→ **WORK TO COMPLETE**
Give again, word for word, each line of the data from the first through the one containing "In the Law on". Pictures stay out.

(Entries taken from a collection)
● ● ● ●

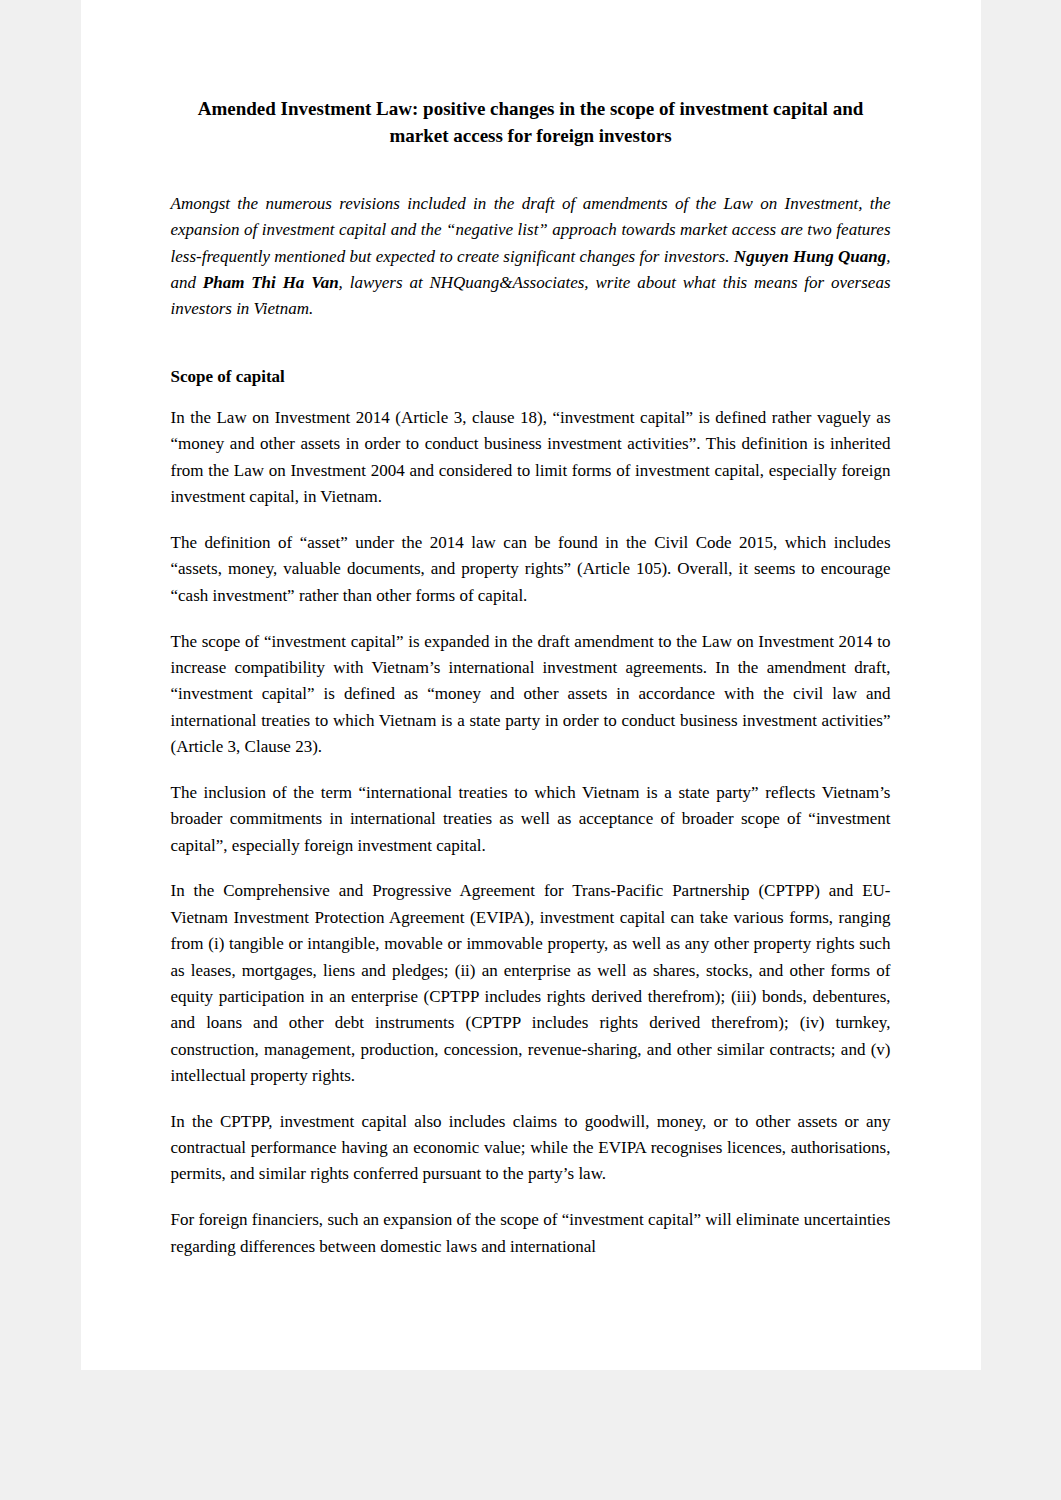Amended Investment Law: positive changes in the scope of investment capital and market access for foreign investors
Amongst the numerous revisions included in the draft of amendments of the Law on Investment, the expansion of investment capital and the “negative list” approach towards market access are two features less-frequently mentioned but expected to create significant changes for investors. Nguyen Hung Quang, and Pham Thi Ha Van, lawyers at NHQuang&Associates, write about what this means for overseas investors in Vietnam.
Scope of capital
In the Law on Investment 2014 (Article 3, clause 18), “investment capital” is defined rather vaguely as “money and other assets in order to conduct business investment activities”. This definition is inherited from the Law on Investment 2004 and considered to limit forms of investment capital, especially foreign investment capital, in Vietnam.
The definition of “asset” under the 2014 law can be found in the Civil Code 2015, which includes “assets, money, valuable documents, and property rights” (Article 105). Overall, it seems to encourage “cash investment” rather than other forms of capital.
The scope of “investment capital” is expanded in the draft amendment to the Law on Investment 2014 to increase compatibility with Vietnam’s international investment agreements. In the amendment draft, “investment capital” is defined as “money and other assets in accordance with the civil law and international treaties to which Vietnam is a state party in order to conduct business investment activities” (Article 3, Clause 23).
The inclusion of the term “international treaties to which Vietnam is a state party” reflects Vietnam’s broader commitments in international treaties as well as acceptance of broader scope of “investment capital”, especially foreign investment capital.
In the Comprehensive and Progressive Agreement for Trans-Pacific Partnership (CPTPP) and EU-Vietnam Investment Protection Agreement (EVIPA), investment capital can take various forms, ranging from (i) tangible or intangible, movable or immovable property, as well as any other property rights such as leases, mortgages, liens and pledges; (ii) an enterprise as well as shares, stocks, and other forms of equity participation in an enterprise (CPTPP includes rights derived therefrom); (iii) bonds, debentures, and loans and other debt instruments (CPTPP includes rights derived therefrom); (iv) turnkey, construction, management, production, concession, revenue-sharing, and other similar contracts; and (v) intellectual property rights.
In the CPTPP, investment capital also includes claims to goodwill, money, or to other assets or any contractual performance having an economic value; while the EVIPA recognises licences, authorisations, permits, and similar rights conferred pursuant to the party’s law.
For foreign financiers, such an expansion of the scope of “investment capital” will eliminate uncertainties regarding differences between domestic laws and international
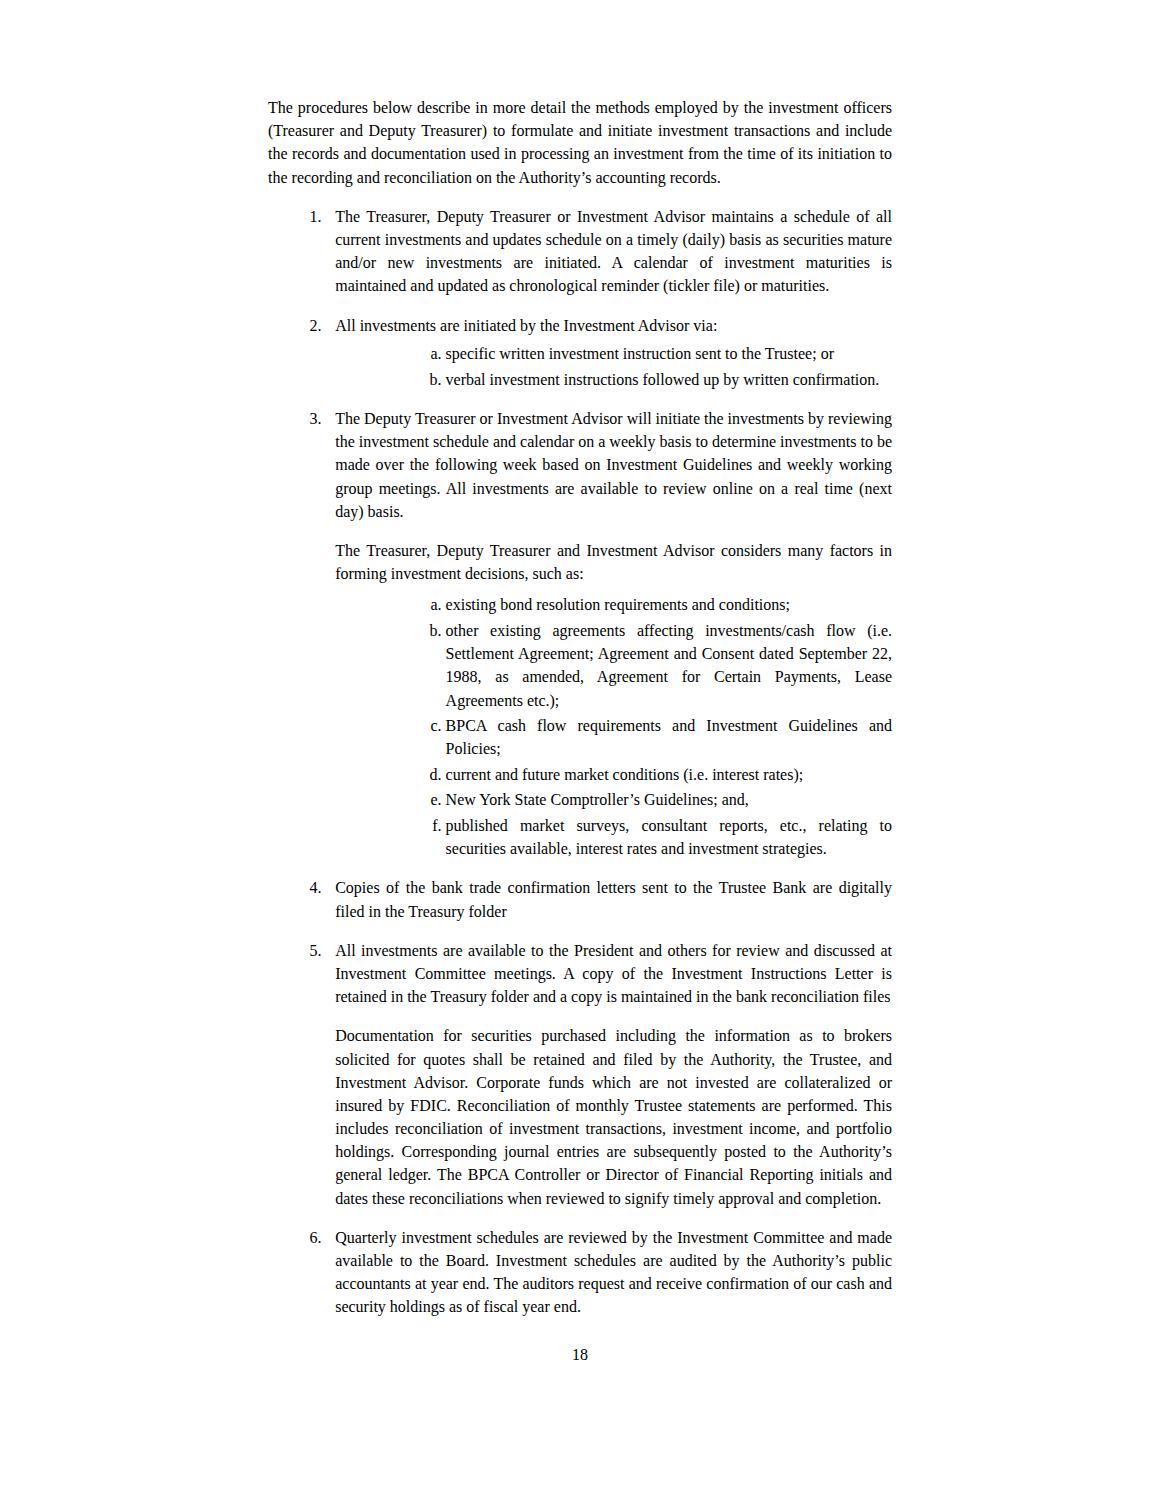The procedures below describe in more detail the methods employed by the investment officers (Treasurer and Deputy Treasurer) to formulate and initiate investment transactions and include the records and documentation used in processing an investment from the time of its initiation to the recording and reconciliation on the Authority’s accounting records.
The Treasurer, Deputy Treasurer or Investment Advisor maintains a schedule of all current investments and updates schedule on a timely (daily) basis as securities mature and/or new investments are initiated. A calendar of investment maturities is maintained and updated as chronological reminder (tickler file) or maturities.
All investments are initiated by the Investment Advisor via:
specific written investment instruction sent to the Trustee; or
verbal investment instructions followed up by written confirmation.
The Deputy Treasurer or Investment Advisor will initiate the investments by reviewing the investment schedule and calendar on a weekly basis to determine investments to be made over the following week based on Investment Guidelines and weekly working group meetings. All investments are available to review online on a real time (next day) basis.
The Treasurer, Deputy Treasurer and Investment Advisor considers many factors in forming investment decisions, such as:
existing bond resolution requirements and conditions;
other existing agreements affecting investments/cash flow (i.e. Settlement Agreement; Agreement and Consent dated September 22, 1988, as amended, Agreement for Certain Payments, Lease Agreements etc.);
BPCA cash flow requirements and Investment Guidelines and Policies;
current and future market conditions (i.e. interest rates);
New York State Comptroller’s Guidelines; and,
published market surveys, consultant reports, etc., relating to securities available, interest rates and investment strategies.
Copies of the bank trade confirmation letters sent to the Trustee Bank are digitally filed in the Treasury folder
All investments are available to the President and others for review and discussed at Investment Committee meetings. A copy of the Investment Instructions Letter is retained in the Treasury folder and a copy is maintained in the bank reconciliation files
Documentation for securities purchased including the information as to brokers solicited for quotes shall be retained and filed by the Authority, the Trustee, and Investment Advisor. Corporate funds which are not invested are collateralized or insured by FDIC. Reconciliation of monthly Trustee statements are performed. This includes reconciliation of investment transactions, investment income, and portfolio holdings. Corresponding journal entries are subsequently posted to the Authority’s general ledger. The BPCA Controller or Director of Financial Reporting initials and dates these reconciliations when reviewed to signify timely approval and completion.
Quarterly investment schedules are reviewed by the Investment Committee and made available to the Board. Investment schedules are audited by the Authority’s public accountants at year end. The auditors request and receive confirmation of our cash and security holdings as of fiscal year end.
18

● ● ● ●

→ **ANSWER BOX**
Amended Investment Law: positive changes in the scope of investment capital and market access for foreign investors
Amongst the numerous revisions included in the draft of amendments of the Law on Investment, the expansion of investment capital and the “negative list” approach towards market access are two features less-frequently mentioned but expected to create significant changes for investors. Nguyen Hung Quang, and Pham Thi Ha Van, lawyers at NHQuang&Associates, write about what this means for overseas investors in Vietnam.
Scope of capital
In the Law on Investment 2014 (Article 3, clause 18), “investment capital” is defined rather vaguely as “money and other assets in order to conduct business investment activities”. This definition is inherited from the Law on Investment 2004 and considered to limit forms of investment capital, especially foreign investment capital, in Vietnam.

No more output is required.